Nous sommes com­mis à adop­ter une atti­tude per­son­nelle face à cette mala­die que nous avons une forte pro­ba­bi­lité de contrac­ter. Il m’est désor­mais devenu néces­saire d’en pen­ser quelque chose.

Nous décou­vrons notre vul­né­ra­bi­lité. Nous nous croyons ordi­nai­re­ment durables parce que l’essentiel de nos acti­vi­tés pro­cède de pro­jec­tions dans le temps. Fin de la semaine, fin du mois, fin de l’année, cha­cun connaît les échéances qui rythment son pou­voir. Nous nous y sommes si bien exer­cés que nous en avions oublié notre pré­ca­rité, notre tem­po­ra­lité, notre mor­ta­lité.
Main­te­nant il peut être ques­tion de la pré­sence au moment que je vis. Les mesures suc­ces­sives de res­tric­tions de nos ren­contres et de nos dépla­ce­ments rétré­cissent notre rayon d’action, pour le rame­ner à l’élémentaire : s’assurer des condi­tions pre­mières de notre exis­tence, notre ali­men­ta­tion et notre préservation.

On apprend qu’il n’y a plus grand-chose d’essentiel à notre sur­vie : se voir, se par­ler, se culti­ver, se regar­der et ne rien se dire, ce bon­heur des paroles inutiles, tout cela devenu super­fé­ta­toire. Nous pre­nons aussi une conscience aiguë de ce qui est notre com­mun.
La valeur du poli­tique, dédié à ce qui nous ras­semble, c’est-à-dire à ce qui nous condi­tionne, dont seuls quelques-uns d’entre nous avaient une per­cep­tion fine, est aujourd’hui sans équi­voque. Les mesures de pré­ven­tion qui sont prises de façon légi­time nous concernent tous, presque sans délai et sans même grande occa­sion de débat.

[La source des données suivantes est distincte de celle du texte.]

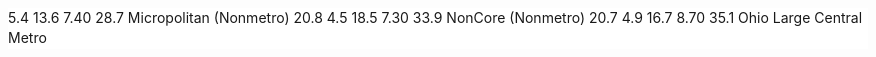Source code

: </td>
<td style="text-align:right;">
5.4
</td>
<td style="text-align:right;">
13.6
</td>
<td style="text-align:right;">
7.40
</td>
<td style="text-align:right;">
28.7
</td>
</tr>
<tr>
<td style="text-align:left;">
</td>
<td style="text-align:left;">
Micropolitan (Nonmetro)
</td>
<td style="text-align:right;">
20.8
</td>
<td style="text-align:right;">
4.5
</td>
<td style="text-align:right;">
18.5
</td>
<td style="text-align:right;">
7.30
</td>
<td style="text-align:right;">
33.9
</td>
</tr>
<tr>
<td style="text-align:left;">
</td>
<td style="text-align:left;">
NonCore (Nonmetro)
</td>
<td style="text-align:right;">
20.7
</td>
<td style="text-align:right;">
4.9
</td>
<td style="text-align:right;">
16.7
</td>
<td style="text-align:right;">
8.70
</td>
<td style="text-align:right;">
35.1
</td>
</tr>
<tr>
<td style="text-align:left;">
Ohio
</td>
<td style="text-align:left;">
Large Central Metro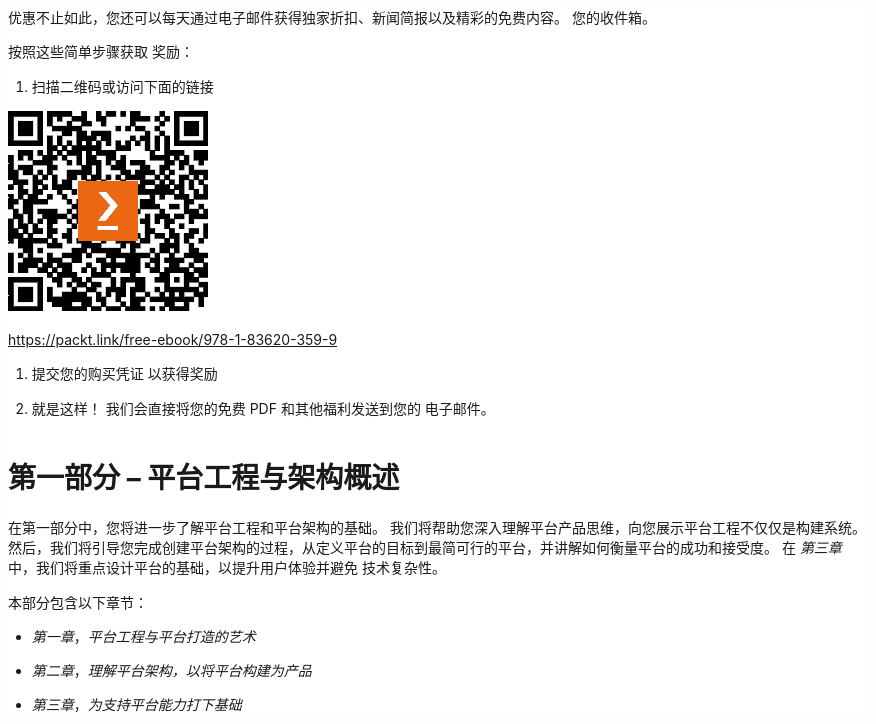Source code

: <st c="9413">优惠不止如此，您还可以每天通过电子邮件获得独家折扣、新闻简报以及精彩的免费内容。</st> <st c="9528">您的收件箱。</st>

<st c="9539">按照这些简单步骤获取</st> <st c="9573">奖励：</st>

1.  扫描二维码或访问下面的链接

![](img/B31164_QR_Free_PDF.jpg)

[<st c="9655">https://packt.link/free-ebook/978-1-83620-359-9</st>](https://packt.link/free-ebook/978-1-83620-359-9)

1.  <st c="9702">提交您的购买凭证</st> <st c="9721">以获得奖励</st>

1.  <st c="9732">就是这样！</st> <st c="9744">我们会直接将您的免费 PDF 和其他福利发送到您的</st> <st c="9796">电子邮件。</st>

# <st c="0">第一部分 – 平台工程与架构概述</st>

<st c="66">在第一部分中，您将进一步了解平台工程和平台架构的基础。</st> <st c="178">我们将帮助您深入理解平台产品思维，向您展示平台工程不仅仅是构建系统。</st> <st c="318">然后，我们将引导您完成创建平台架构的过程，从定义平台的目标到最简可行的平台，并讲解如何衡量平台的成功和接受度。</st> <st c="535">在</st> *<st c="538">第三章</st>*<st c="547">中，我们将重点设计平台的基础，以提升用户体验并避免</st> <st c="646">技术复杂性。</st>  

<st c="667">本部分包含以下章节：</st>

+   *<st c="705">第一章</st>*<st c="715">，*<st c="717">平台工程与平台打造的艺术</st>*  

+   *<st c="771">第二章</st>*<st c="781">，*<st c="783">理解平台架构，以将平台构建为产品</st>*  

+   *<st c="850">第三章</st>*<st c="860">，*<st c="862">为支持平台能力打下基础</st>*  
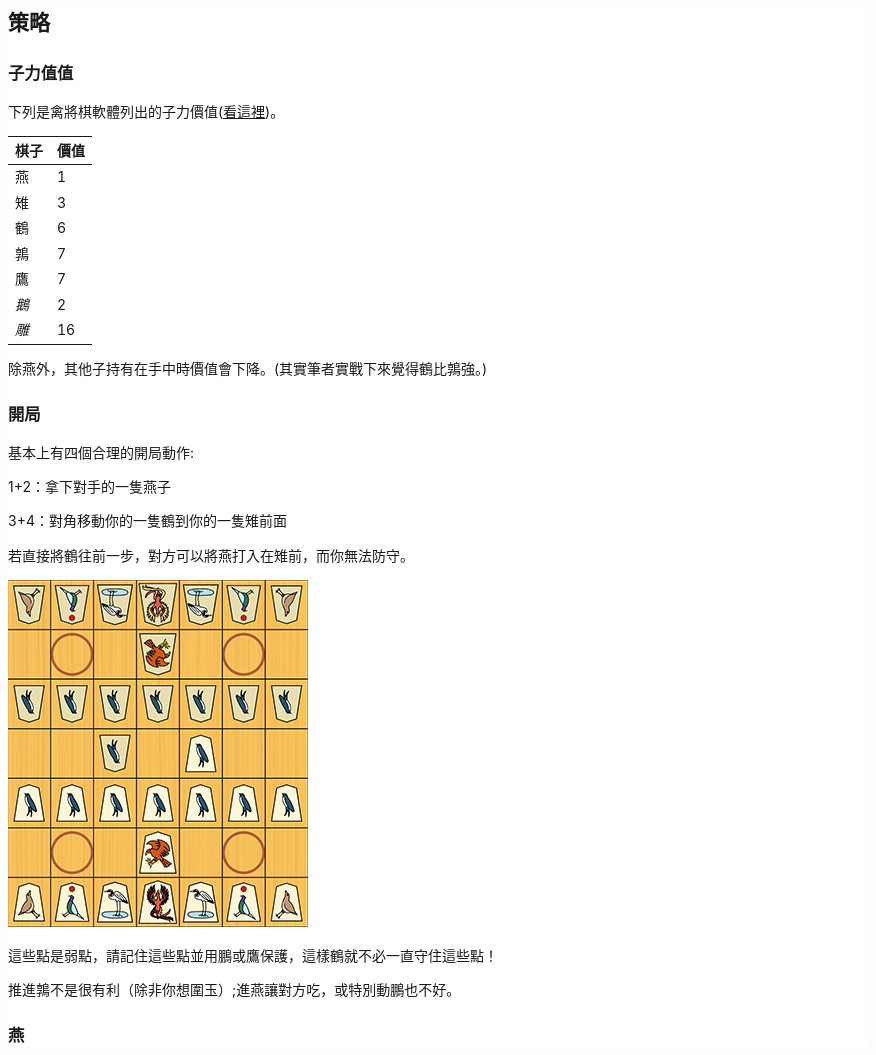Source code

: ## 策略

### 子力值值

下列是禽將棋軟體列出的子力價值([看這裡](https://happyclam.github.io/project/2019-01-03/torishogiapp))。

棋子 | 價值
------------ | -------------
燕 | 1 
雉 | 3
鶴 | 6
鶉 | 7
鷹 | 7
*鵝* | 2
*雕* | 16

除燕外，其他子持有在手中時價值會下降。(其實筆者實戰下來覺得鶴比鶉強。)

### 開局


基本上有四個合理的開局動作:

1+2：拿下對手的一隻燕子

3+4：對角移動你的一隻鶴到你的一隻雉前面

若直接將鶴往前一步，對方可以將燕打入在雉前，而你無法防守。

![弱點](https://github.com/gbtami/pychess-variants/blob/master/static/images/ShogiGuide/ToriWeakSpots.png)

這些點是弱點，請記住這些點並用鵬或鷹保護，這樣鶴就不必一直守住這些點！

推進鶉不是很有利（除非你想圍玉）;進燕讓對方吃，或特別動鵬也不好。

### 燕
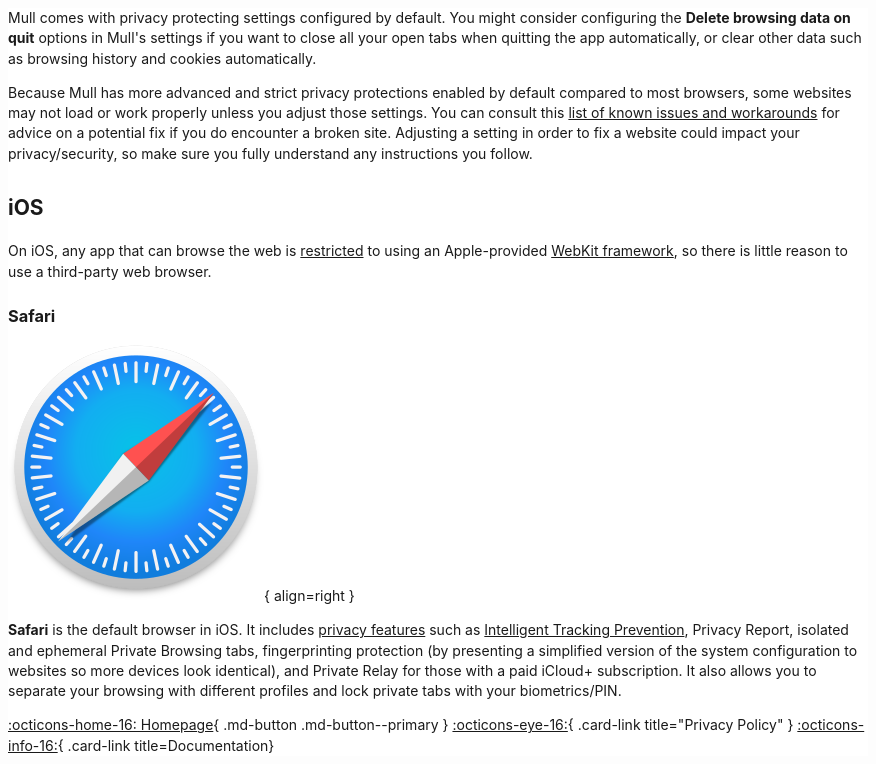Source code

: Mull comes with privacy protecting settings configured by default. You might consider configuring the **Delete browsing data on quit** options in Mull's settings if you want to close all your open tabs when quitting the app automatically, or clear other data such as browsing history and cookies automatically.

Because Mull has more advanced and strict privacy protections enabled by default compared to most browsers, some websites may not load or work properly unless you adjust those settings. You can consult this [list of known issues and workarounds](https://divestos.org/pages/broken#mull) for advice on a potential fix if you do encounter a broken site. Adjusting a setting in order to fix a website could impact your privacy/security, so make sure you fully understand any instructions you follow.

## iOS

On iOS, any app that can browse the web is [restricted](https://developer.apple.com/app-store/review/guidelines) to using an Apple-provided [WebKit framework](https://developer.apple.com/documentation/webkit), so there is little reason to use a third-party web browser.

### Safari

<div class="admonition recommendation" markdown>

![Safari logo](assets/img/browsers/safari.svg){ align=right }

**Safari** is the default browser in iOS. It includes [privacy features](https://support.apple.com/guide/iphone/browse-the-web-privately-iphb01fc3c85/ios) such as [Intelligent Tracking Prevention](https://webkit.org/blog/7675/intelligent-tracking-prevention), Privacy Report, isolated and ephemeral Private Browsing tabs, fingerprinting protection (by presenting a simplified version of the system configuration to websites so more devices look identical), and Private Relay for those with a paid iCloud+ subscription. It also allows you to separate your browsing with different profiles and lock private tabs with your biometrics/PIN.

[:octicons-home-16: Homepage](https://apple.com/safari){ .md-button .md-button--primary }
[:octicons-eye-16:](https://apple.com/legal/privacy/data/en/safari){ .card-link title="Privacy Policy" }
[:octicons-info-16:](https://support.apple.com/guide/iphone/browse-the-web-iph1fbef4daa/ios){ .card-link title=Documentation}

</details>

</div>
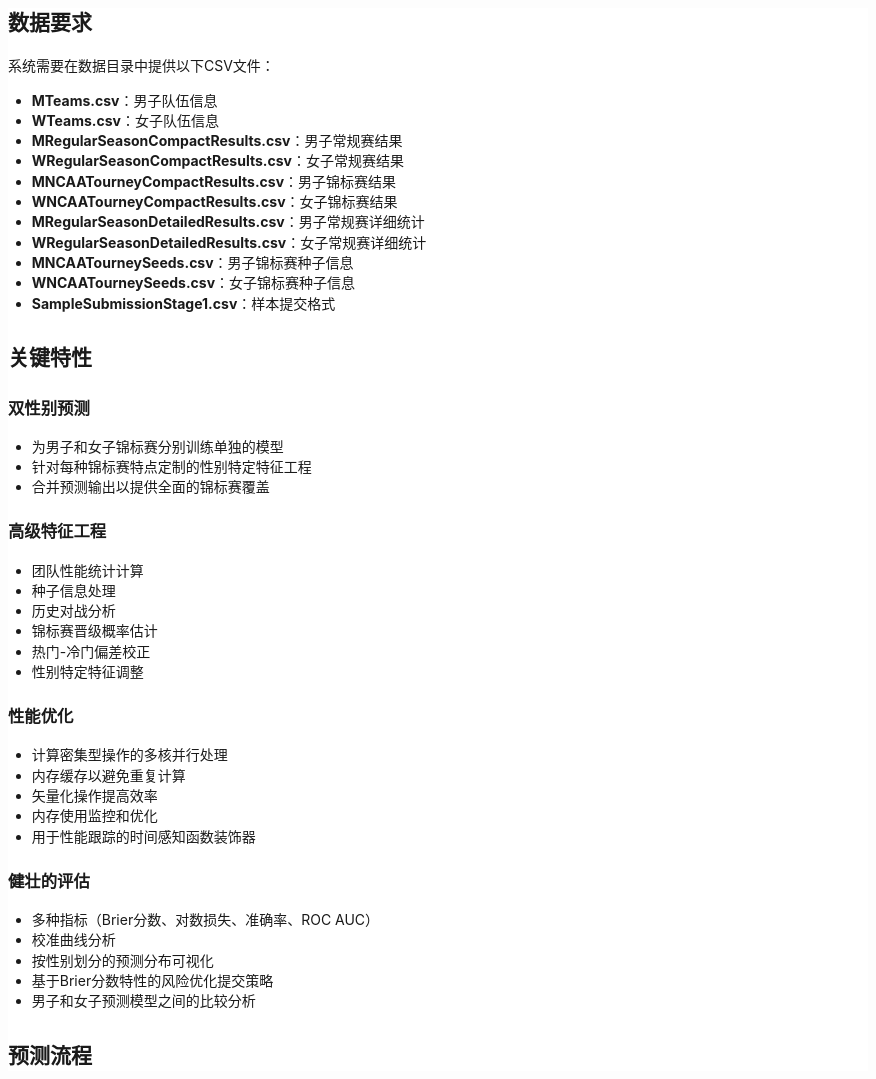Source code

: ## 数据要求

系统需要在数据目录中提供以下CSV文件：

- **MTeams.csv**：男子队伍信息
- **WTeams.csv**：女子队伍信息
- **MRegularSeasonCompactResults.csv**：男子常规赛结果
- **WRegularSeasonCompactResults.csv**：女子常规赛结果
- **MNCAATourneyCompactResults.csv**：男子锦标赛结果
- **WNCAATourneyCompactResults.csv**：女子锦标赛结果
- **MRegularSeasonDetailedResults.csv**：男子常规赛详细统计
- **WRegularSeasonDetailedResults.csv**：女子常规赛详细统计
- **MNCAATourneySeeds.csv**：男子锦标赛种子信息
- **WNCAATourneySeeds.csv**：女子锦标赛种子信息
- **SampleSubmissionStage1.csv**：样本提交格式

## 关键特性

### 双性别预测

- 为男子和女子锦标赛分别训练单独的模型
- 针对每种锦标赛特点定制的性别特定特征工程
- 合并预测输出以提供全面的锦标赛覆盖

### 高级特征工程

- 团队性能统计计算
- 种子信息处理
- 历史对战分析
- 锦标赛晋级概率估计
- 热门-冷门偏差校正
- 性别特定特征调整

### 性能优化

- 计算密集型操作的多核并行处理
- 内存缓存以避免重复计算
- 矢量化操作提高效率
- 内存使用监控和优化
- 用于性能跟踪的时间感知函数装饰器

### 健壮的评估

- 多种指标（Brier分数、对数损失、准确率、ROC AUC）
- 校准曲线分析
- 按性别划分的预测分布可视化
- 基于Brier分数特性的风险优化提交策略
- 男子和女子预测模型之间的比较分析

## 预测流程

Comme à la guerre, nous agis­sons en pleine expé­rience de notre aveuglement.

Bien sûr nous dis­po­sons du remède. Nous sommes tous unis, à dis­tance. Reliés inti­me­ment, par la magie de l’Internet. Nous en savons assez pour­tant de cette union fac­tice qui nous déchire au lieu d’assurer notre com­mu­nion. Tou­jours com­mu­ni­quer, tous niquer, enfin ce n’est pas bien sûr. Télé­tra­vail, cours en ligne, visio­con­fé­rence, échanges connec­tés ; les mul­tiples tech­no­lo­gies qui s’offrent à nous per­mettent de véhi­cu­ler des infor­ma­tions, de sup­pléer là main­te­nant à ce qui nous man­quait : la pré­sence.
Nous connais­sons les avan­tages de ces moyens vir­tuels, qui ne sont pour­tant que des adju­vants à visée technique.

Il en va ainsi de notre huma­nité, qui se découvre et se révèle lorsqu’elle est mena­cée. Nous ne sommes véri­ta­ble­ment ensemble qu’à la condi­tion d’être effec­ti­ve­ment sépa­rés. On avait pris l’habitude de vivre si pré­cieux de beau­coup, qu’il est main­te­nant salu­taire d’être enfin de peu.
Sachons de loin être véri­ta­ble­ment proches, nous qui nous aga­cions de notre proxi­mité. Notre iden­tité est désor­mais dans la fra­gi­lité, la pré­ca­rité, la vulnérabilité.

Main­te­nant confi­nés, il s’agit à pré­sent de retrou­ver notre bien dans ce qui nous ras­semble : notre soli­tude, notre soli­dité, notre sol­li­ci­tude.
Il en va de l’unité de notre communauté.